* WHAT YOU SHOULD DO *
What is needed is a word-for-word copy of every record below, minus the pictures.

---------- THE DATA

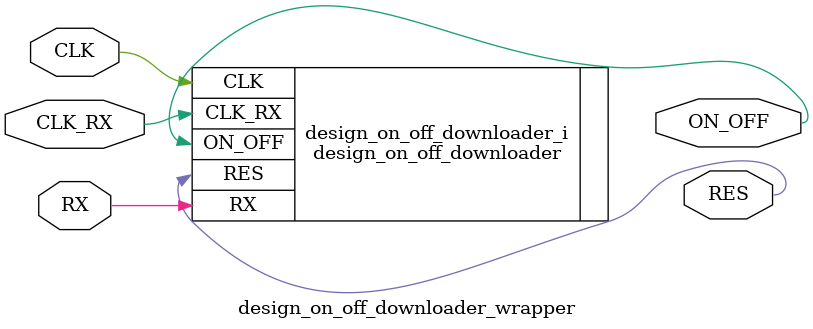
<source format=v>
`timescale 1 ps / 1 ps

module design_on_off_downloader_wrapper
   (CLK,
    CLK_RX,
    ON_OFF,
    RES,
    RX);
  input CLK;
  input CLK_RX;
  output ON_OFF;
  output RES;
  input RX;

  wire CLK;
  wire CLK_RX;
  wire ON_OFF;
  wire RES;
  wire RX;

  design_on_off_downloader design_on_off_downloader_i
       (.CLK(CLK),
        .CLK_RX(CLK_RX),
        .ON_OFF(ON_OFF),
        .RES(RES),
        .RX(RX));
endmodule

</source>
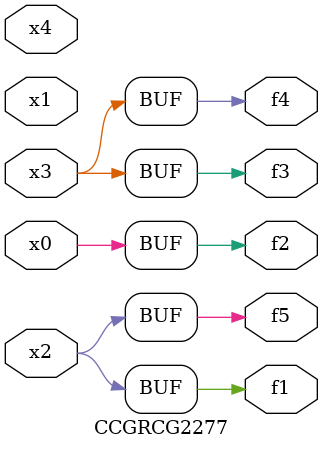
<source format=v>
module CCGRCG2277(
	input x0, x1, x2, x3, x4,
	output f1, f2, f3, f4, f5
);
	assign f1 = x2;
	assign f2 = x0;
	assign f3 = x3;
	assign f4 = x3;
	assign f5 = x2;
endmodule

</source>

--------------------

* WRITTEN REPLY *
<source format=v>
`timescale 1 ps / 1 ps

module design_on_off_downloader_wrapper
   (CLK,
    CLK_RX,
    ON_OFF,
    RES,
    RX);
  input CLK;
  input CLK_RX;
  output ON_OFF;
  output RES;
  input RX;

  wire CLK;
  wire CLK_RX;
  wire ON_OFF;
  wire RES;
  wire RX;

  design_on_off_downloader design_on_off_downloader_i
       (.CLK(CLK),
        .CLK_RX(CLK_RX),
        .ON_OFF(ON_OFF),
        .RES(RES),
        .RX(RX));
endmodule

</source>
<source format=v>
module CCGRCG2277(
	input x0, x1, x2, x3, x4,
	output f1, f2, f3, f4, f5
);
	assign f1 = x2;
	assign f2 = x0;
	assign f3 = x3;
	assign f4 = x3;
	assign f5 = x2;
endmodule

</source>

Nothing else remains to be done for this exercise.